TEXTE DE LECTURE:
>>>>>
• La Fabrique des salauds, Chris Kraus traduit de l’allemand par Rose Labourie (Belfond)

    photo Pierre Ahnne850 pages. Il n’entrait pas dans ma boîte aux lettres. Aussi fut-il, comme il arrive, déposé sur les boîtes par le coursier pressé, et disparut. Il y a des gens bien malfaisants. Et encore, s’ils s’appropriaient les livres pour les lire… Mais mon exemplaire du roman de Chris Kraus risque fort d’avoir été vendu au plus offrant.

     

    Cependant, certains envois doivent, sans doute, en vertu d’une nécessité qui nous échappe, atteindre leur destinataire. Les éditions Belfond ont eu l’amabilité de me faire parvenir une autre version, numérique, celle-là, de l’ouvrage. Je l’ai lu, plus tard que prévu, en marge des répétitions de ma pièce, La Cantatrice et le Gangster (voir ici). Il fallait bien ça pour m’abstraire de mes préoccupations du moment. Mais ça m’en a abstrait. Quand une lecture est aussi efficace, et ce, sur 850 pages, la moindre des choses est de se demander pourquoi.

     

    Totalitarisme et romanesque

     

    Impossible d’entrer dans le détail de l’intrigue, non seulement pour cause de longueur, mais aussi de sinuosités et rebondissements incessants. Disons que c’est l’histoire de deux frères, Konstantin (Koja) et Hubert (Hub) Solm, issus tous deux, au début du XXe siècle, de la minorité allemande de Riga (Lettonie). Et de leur sœur adoptive, Ev, juive, mais personne, au départ, ne le sait, qui sera alternativement, voire simultanément, l’épouse ou la compagne de l’un et de l’autre. Tout cela sent un peu l’allégorie. Comme c’est le cas aussi de la situation : en 1974, dans un hôpital de Munich, Koja, 70 ans, une balle coincée dans la tête, a pour voisin de chambre un « hippie » nettement plus jeune, amateur de bouddhisme, de paix et de hasch ; il lui raconte sa vie, de l’entre-deux- guerres au présent.

     

    Une vie de salaud. Membre, ainsi que son frère, de la SS, le jeune Koja participe à des massacres de juifs en Lettonie. Après la guerre, il sert de taupe au KGB dans les services secrets ouest-allemands, contrôlés par la CIA et peuplés d’anciens nazis comme lui-même. Plus tard, circoncis et caché sous l’identité d’un juif défunt, il sera introduit au Mossad. Il collaborera, directement ou non, à de nombreux meurtres, trahira chacun de ses employeurs pour l’autre, trahira Ev elle-même, l’amour de sa vie, et finira par recevoir la fameuse balle, on ne dira bien sûr pas comment.
<<<<<
DONNÉES ENREGISTRÉES:
>>>>>
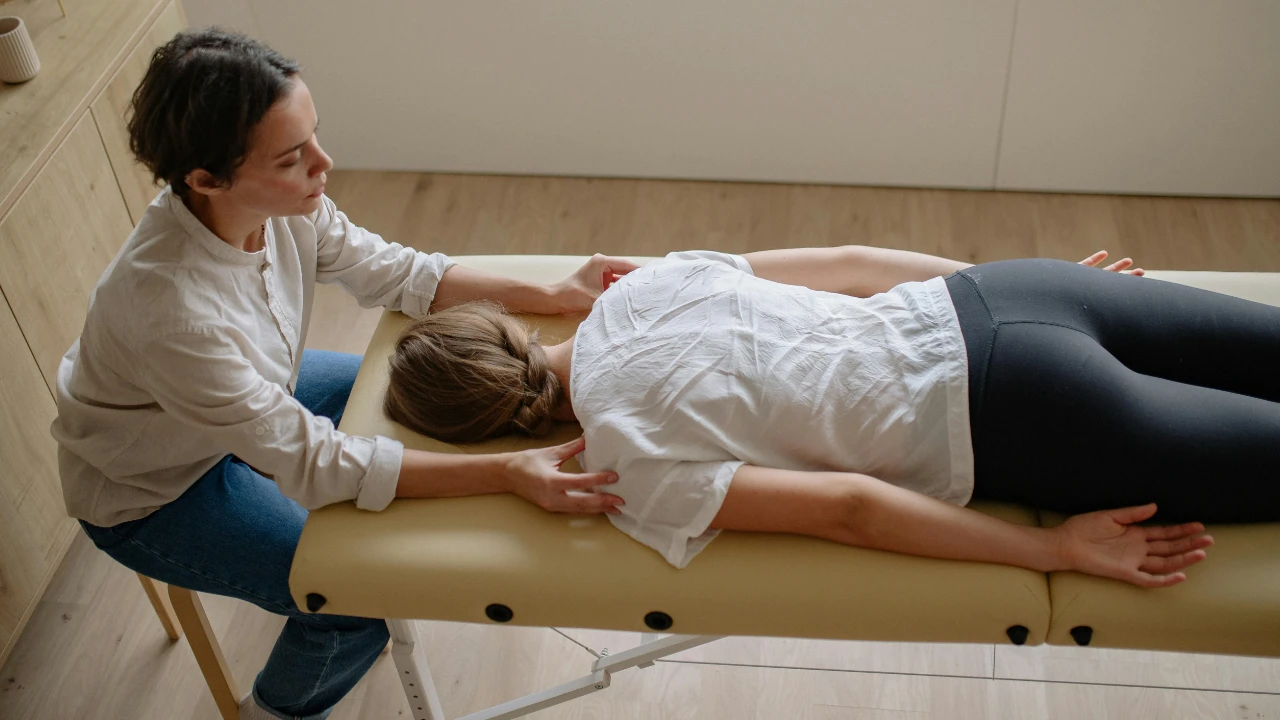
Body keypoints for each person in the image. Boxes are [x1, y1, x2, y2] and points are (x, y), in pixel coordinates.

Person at [49, 28, 631, 720]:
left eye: (315, 137)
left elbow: (399, 272)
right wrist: (507, 474)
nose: (325, 163)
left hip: (243, 407)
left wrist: (553, 291)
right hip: (157, 490)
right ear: (207, 179)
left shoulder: (281, 206)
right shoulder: (175, 315)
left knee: (431, 399)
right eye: (294, 158)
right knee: (358, 600)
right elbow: (319, 464)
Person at [386, 245, 1280, 590]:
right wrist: (1032, 290)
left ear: (495, 430)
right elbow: (856, 263)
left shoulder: (625, 467)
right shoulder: (646, 282)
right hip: (1008, 291)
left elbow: (850, 506)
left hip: (1024, 412)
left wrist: (1055, 549)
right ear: (506, 329)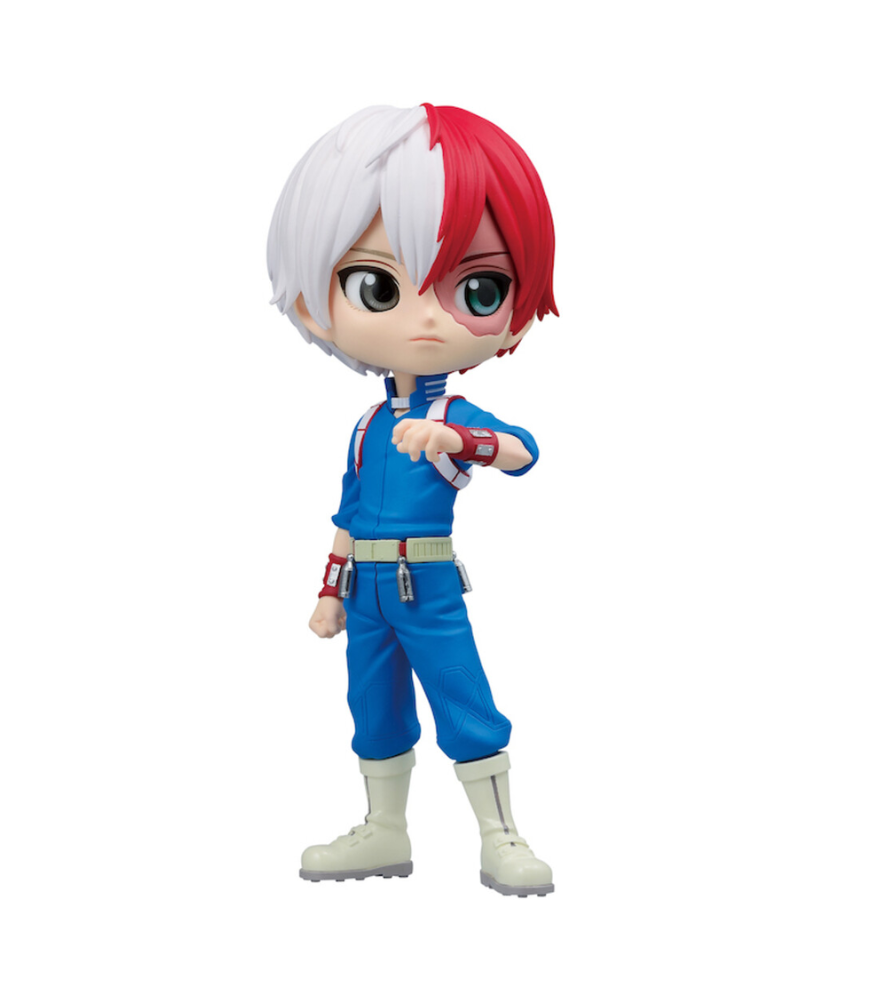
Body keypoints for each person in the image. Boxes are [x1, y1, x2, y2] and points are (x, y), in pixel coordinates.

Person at [268, 104, 558, 896]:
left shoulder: (453, 415)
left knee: (463, 697)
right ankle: (384, 828)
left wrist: (455, 440)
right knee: (373, 704)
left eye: (477, 286)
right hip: (366, 586)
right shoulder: (367, 426)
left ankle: (499, 834)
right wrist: (329, 593)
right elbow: (345, 518)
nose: (425, 317)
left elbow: (522, 450)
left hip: (424, 582)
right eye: (380, 285)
<<<<<
CONSIGNE:
D'après le texte de lecture :
1. Combien de pages compte le roman de Chris Kraus ?
2. Pendant les répétitions de quelle pièce le critique a-t-il lu l'ouvrage ?
3. Pour quel service Koja sert-il de taupe après la guerre ?

CORRIGÉ:
1. 850 pages.
2. La Cantatrice et le Gangster.
3. Le KGB.